What the task asks — Locate every line in the records below that holds the word "APERTURE" and return each one.

========================================================================

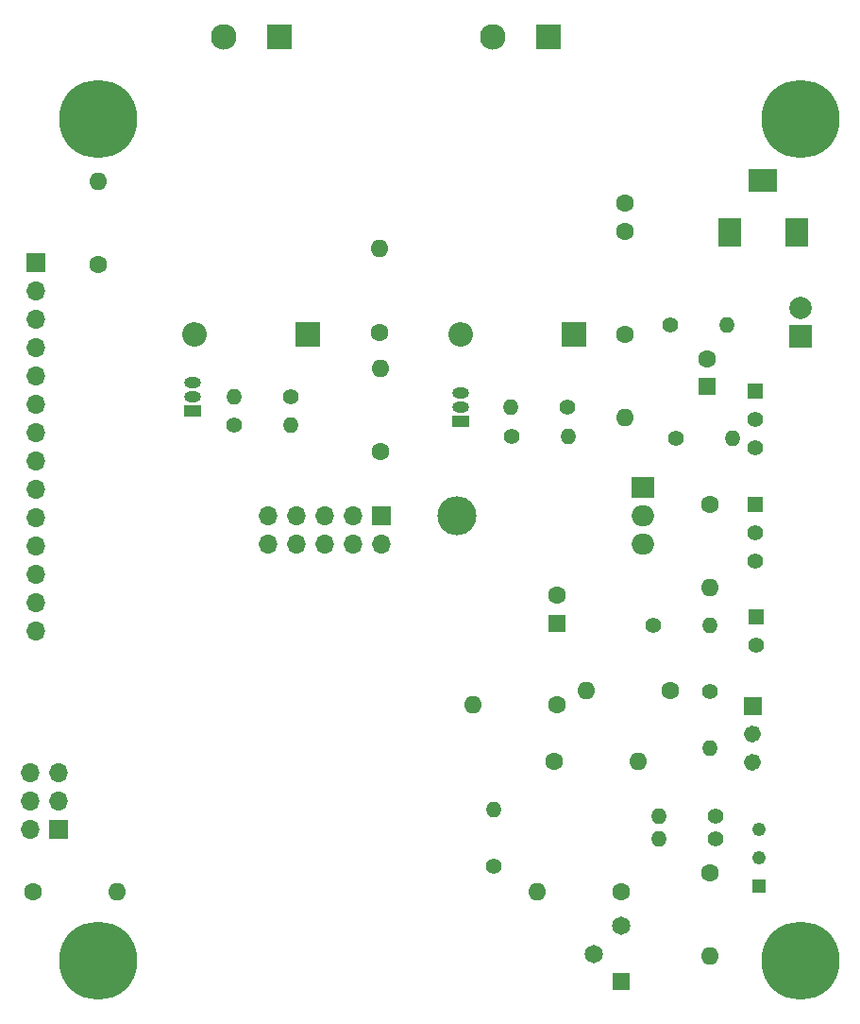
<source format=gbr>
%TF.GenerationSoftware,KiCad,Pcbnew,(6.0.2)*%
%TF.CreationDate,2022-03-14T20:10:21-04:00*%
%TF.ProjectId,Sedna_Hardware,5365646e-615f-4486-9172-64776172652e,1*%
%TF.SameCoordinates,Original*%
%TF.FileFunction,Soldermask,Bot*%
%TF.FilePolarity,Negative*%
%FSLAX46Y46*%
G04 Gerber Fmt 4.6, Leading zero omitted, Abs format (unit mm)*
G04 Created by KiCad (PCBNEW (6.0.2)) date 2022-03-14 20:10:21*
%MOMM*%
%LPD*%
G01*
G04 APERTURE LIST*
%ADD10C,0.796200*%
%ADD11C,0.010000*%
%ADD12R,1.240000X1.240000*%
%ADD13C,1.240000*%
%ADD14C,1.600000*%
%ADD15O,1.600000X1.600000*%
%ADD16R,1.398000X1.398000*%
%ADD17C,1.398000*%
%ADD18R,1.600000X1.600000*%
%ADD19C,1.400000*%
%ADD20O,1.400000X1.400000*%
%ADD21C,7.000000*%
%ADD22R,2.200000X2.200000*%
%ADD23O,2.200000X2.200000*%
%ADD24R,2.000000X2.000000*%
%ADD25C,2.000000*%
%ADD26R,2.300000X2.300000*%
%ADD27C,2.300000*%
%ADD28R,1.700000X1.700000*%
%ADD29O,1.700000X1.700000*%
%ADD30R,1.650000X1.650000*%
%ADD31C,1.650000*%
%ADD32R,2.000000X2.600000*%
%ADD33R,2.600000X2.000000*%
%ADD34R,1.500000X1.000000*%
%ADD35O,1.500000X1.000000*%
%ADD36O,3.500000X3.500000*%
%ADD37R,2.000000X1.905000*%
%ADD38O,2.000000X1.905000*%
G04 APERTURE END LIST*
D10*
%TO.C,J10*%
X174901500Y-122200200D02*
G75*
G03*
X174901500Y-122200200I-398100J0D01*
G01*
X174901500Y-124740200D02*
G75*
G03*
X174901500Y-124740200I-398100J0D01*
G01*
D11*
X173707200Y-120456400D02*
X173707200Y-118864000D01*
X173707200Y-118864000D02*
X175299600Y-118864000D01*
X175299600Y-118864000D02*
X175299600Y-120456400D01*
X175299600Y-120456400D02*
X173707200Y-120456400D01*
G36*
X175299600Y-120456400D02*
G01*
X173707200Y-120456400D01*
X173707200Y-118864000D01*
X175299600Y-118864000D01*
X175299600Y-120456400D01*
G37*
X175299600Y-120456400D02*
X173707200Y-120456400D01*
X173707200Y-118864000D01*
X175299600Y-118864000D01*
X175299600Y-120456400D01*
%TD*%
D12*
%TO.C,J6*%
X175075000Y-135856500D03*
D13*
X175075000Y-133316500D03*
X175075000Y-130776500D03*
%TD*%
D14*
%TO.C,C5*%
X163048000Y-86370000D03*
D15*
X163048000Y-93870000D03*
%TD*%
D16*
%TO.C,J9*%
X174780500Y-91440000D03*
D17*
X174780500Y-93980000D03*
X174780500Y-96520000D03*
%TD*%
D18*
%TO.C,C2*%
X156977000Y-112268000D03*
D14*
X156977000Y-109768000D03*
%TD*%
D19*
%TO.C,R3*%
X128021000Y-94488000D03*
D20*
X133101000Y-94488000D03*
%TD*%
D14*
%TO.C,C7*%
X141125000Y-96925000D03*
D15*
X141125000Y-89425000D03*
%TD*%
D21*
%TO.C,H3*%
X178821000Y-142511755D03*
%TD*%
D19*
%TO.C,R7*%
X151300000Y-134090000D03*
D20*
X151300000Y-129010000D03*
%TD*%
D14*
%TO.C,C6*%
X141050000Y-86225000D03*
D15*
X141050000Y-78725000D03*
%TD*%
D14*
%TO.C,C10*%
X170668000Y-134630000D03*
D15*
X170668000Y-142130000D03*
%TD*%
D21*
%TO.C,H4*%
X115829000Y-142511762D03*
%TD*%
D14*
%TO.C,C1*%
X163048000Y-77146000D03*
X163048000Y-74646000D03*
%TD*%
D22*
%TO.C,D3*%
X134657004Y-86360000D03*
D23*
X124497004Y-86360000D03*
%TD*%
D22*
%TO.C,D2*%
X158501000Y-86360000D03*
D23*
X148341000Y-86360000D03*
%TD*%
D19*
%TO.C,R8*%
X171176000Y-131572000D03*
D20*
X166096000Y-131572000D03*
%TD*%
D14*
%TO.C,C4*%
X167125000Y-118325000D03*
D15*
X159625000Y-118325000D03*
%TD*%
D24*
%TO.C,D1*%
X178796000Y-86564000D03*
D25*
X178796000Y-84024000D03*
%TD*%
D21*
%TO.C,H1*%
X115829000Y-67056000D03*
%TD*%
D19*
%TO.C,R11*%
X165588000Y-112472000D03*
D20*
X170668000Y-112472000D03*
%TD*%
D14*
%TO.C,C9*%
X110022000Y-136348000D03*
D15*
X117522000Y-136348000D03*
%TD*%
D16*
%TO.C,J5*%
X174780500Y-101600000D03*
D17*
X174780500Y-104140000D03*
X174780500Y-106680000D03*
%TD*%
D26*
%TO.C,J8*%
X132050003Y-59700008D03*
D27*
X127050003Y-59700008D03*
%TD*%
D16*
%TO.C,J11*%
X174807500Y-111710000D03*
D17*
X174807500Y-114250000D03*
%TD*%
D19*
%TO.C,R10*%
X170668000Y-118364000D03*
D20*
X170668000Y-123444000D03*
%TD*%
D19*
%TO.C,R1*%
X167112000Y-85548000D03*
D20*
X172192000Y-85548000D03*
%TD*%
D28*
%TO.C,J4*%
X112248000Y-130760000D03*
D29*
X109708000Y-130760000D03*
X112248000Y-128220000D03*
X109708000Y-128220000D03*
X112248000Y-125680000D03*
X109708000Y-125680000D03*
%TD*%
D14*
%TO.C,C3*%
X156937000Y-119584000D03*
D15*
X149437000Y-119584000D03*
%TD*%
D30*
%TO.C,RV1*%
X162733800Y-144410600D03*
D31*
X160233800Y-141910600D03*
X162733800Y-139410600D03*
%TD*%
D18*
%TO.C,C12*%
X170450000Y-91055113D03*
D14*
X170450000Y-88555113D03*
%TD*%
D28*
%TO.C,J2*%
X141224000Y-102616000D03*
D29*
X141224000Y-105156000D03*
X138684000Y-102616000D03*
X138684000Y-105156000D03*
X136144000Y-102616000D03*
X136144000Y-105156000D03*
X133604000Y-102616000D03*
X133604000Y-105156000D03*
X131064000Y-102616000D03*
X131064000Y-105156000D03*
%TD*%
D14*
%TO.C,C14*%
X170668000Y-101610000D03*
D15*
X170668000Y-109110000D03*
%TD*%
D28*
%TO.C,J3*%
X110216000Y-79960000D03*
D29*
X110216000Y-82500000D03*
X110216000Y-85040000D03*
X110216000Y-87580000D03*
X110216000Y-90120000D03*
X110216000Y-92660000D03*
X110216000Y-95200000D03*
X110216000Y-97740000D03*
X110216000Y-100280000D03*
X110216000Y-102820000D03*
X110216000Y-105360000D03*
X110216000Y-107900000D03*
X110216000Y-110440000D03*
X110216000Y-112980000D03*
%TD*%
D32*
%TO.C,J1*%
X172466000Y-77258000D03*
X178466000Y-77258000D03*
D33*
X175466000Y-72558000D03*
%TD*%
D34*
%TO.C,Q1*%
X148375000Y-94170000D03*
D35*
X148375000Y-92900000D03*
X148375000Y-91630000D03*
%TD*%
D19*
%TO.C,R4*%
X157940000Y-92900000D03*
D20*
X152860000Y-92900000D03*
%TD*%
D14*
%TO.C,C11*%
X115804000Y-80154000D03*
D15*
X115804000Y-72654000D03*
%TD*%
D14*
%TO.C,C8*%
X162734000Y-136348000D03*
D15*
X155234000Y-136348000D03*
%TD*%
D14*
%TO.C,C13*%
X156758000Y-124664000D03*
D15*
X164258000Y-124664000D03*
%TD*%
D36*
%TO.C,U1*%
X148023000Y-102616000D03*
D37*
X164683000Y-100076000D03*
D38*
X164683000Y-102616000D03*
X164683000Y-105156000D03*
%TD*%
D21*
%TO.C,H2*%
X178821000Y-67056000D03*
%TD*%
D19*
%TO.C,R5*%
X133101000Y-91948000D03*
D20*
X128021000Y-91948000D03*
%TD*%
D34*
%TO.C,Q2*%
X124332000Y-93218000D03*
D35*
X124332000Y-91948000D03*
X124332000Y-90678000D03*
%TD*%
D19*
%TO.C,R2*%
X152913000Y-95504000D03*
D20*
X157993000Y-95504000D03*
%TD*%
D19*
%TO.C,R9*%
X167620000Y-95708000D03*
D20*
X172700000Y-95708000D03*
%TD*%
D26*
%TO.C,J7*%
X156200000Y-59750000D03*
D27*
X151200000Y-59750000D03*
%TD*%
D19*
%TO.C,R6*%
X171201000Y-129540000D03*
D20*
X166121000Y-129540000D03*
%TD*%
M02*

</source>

========================================================================

Response —
G04 APERTURE LIST*
G04 APERTURE END LIST*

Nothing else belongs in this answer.